(Items from a data source)
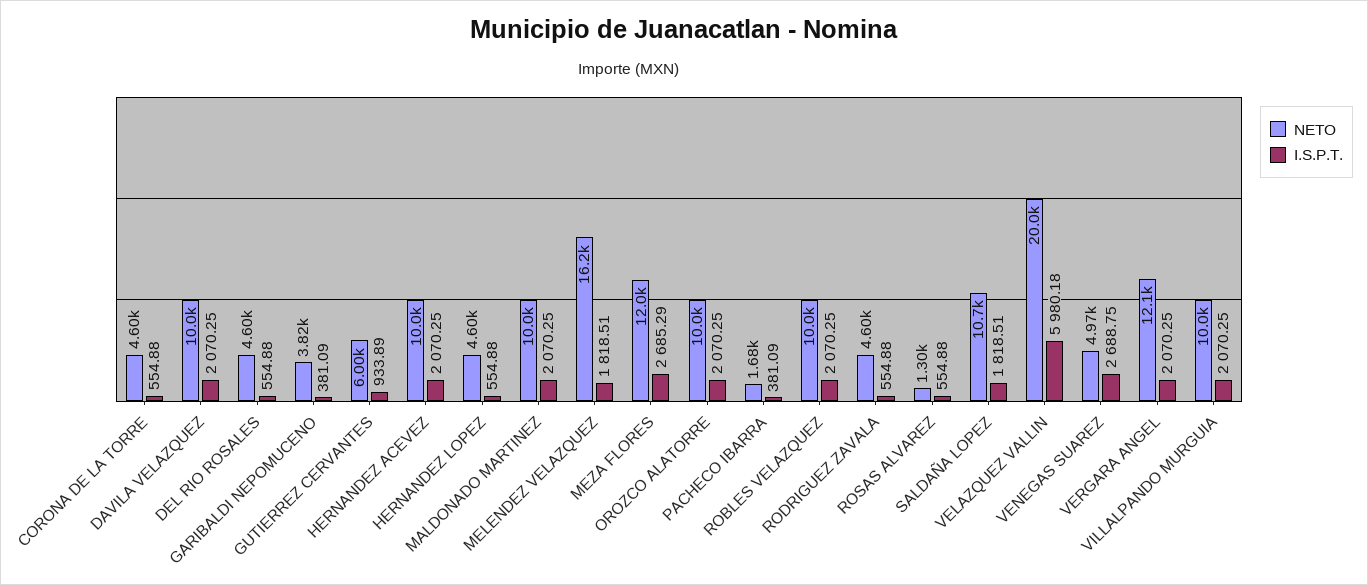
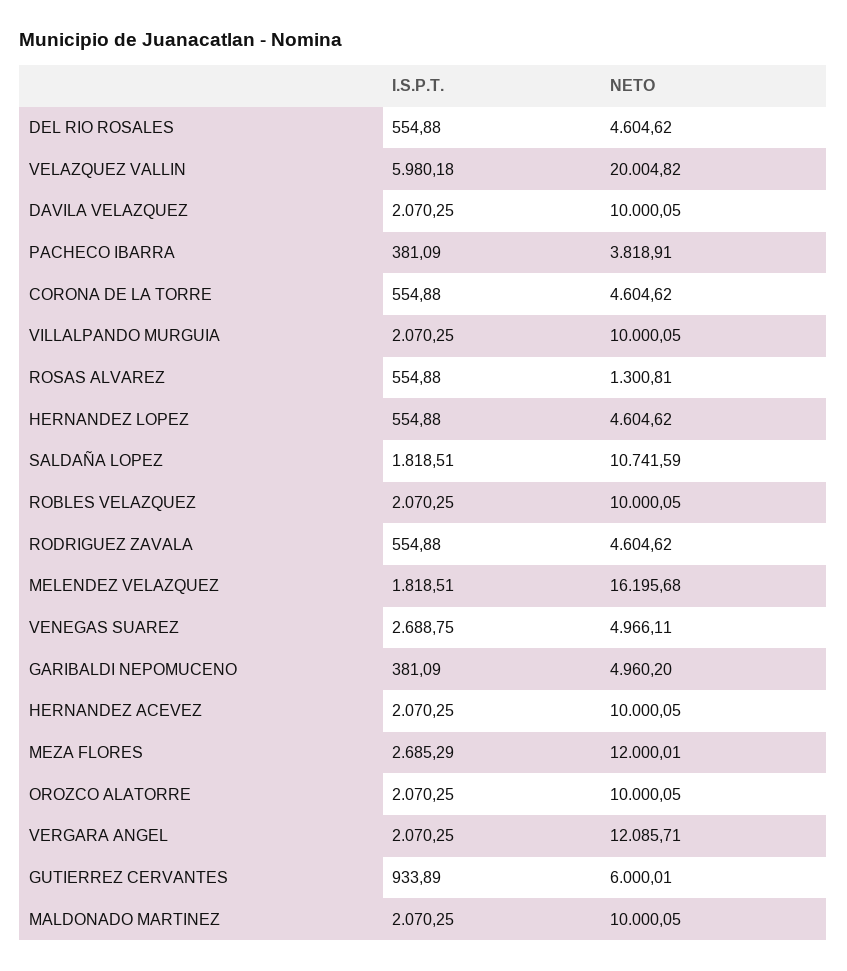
NETO, GARIBALDI NEPOMUCENO: 3820 -> 4960.2
NETO, PACHECO IBARRA: 1680 -> 3818.91

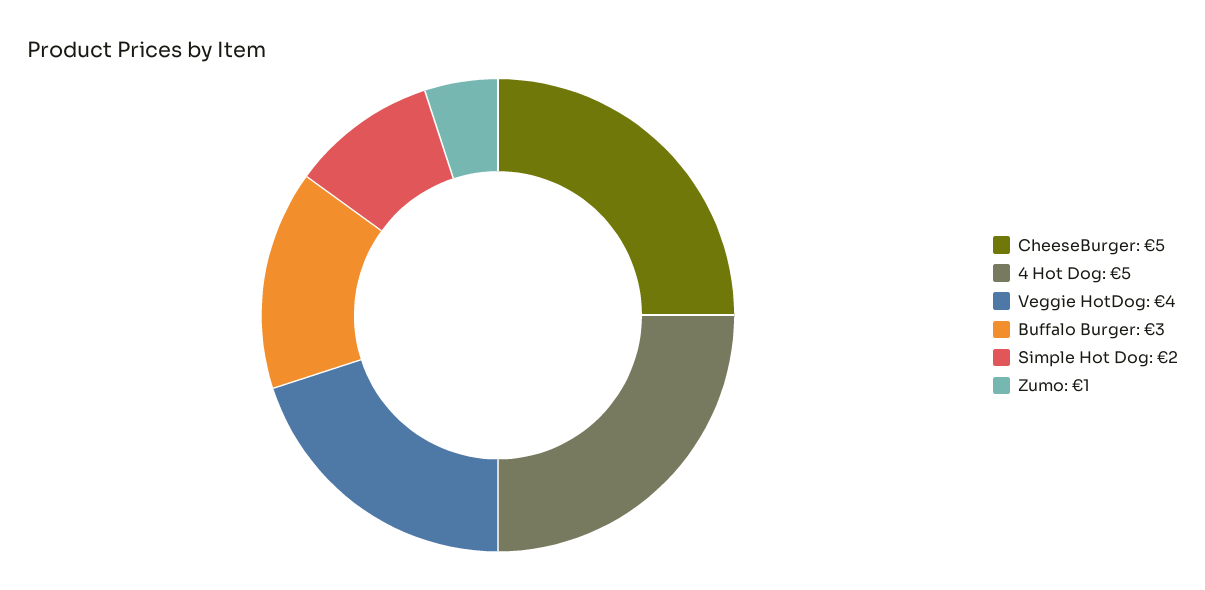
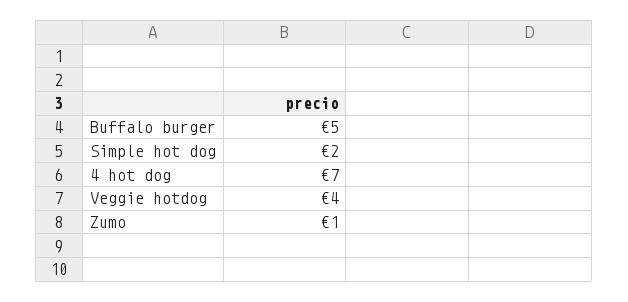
CheeseBurger: 5 -> none
4 Hot Dog: 5 -> 7
Buffalo Burger: 3 -> 5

◆ **Task description**: Check each line above for the word "NETO" and copy the ones that have it.

◆ **Task output**:
NETO, GARIBALDI NEPOMUCENO: 3820 -> 4960.2
NETO, PACHECO IBARRA: 1680 -> 3818.91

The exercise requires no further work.